The program at Oddballs was not really set up for kids. There was a 3 hour outing (boat ride/walk) in the morning followed by a big breakfast, 4 hour break, a big lunch, 2 hour outing and then dinner. The 4 hour break in the middle of the day was a bit problematic. We could get our kids to be mellow and read or rest for an hour or two but four was just asking too much from them. There wasn’t anything they could do at the camp like take a walk or running around outside because you might die by hippo. Our game selection (Apples to Apples, Mastermind and Grab Bag) had been played to death and I couldn’t get anyone interested in a reading of Gerald Durell’s My family and other Animals. Fortunately we were only there for 2 days so with a combination of threats, bribes and drinking on my part we managed to enjoy our stay and allowed the guests to enjoy their’s, with the possible exception of the French couple who took all subsequent meals in their tent after having lunch with us.

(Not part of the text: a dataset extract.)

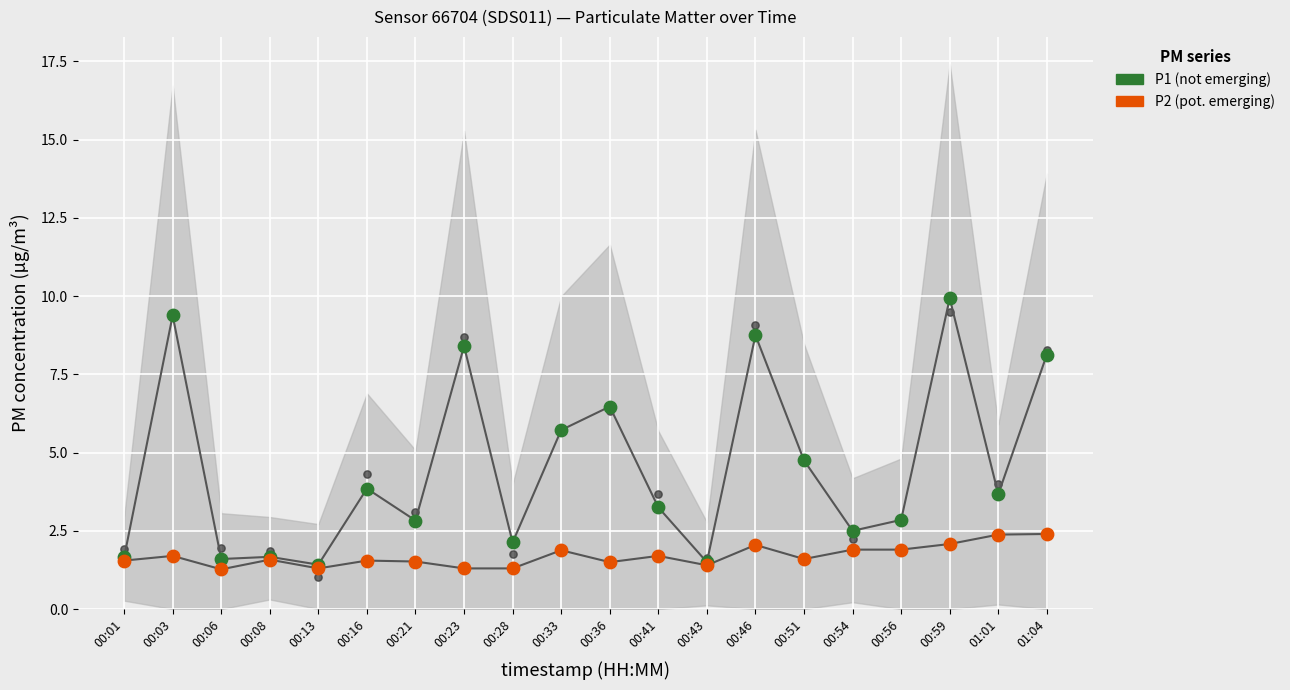

Which series has the largest Y range (max minus min)?

P1 (not emerging)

The outings were interesting. We left the enclave in the mokuros for islands in the delta where we would go on a walk looking for wildlife. We were given a not very reassuring talk about how not to run if we saw lion, leopard, hippo, elephant charging us etc….We needed to listen to our guide and he would direct us if we were in danger. As he his giving is this talk, the kids were thumb wrestling, day dreaming of American Girl, and blasting Purple Haze through their ipod. They will die.
When we weren’t walking around being wildlife fodder, we were in these very tippy boats being Hippo fodder. Our guides who appeared to be veterans of traveling the delta by boat were visibly nervous and cautious of the movement of every elephant and hippo. Our guide tried to give us informative and interesting talks about what we were seeing. Unfortunately, we had heard all of it before and had seen much more. I felt bad for our guide who was doing his best to come up with something we already hadn’t seen and were well informed about.
As I mentioned the food was good, the beds comfortable and the people trying their best to make it a great experience for us. They had a tough act to follow.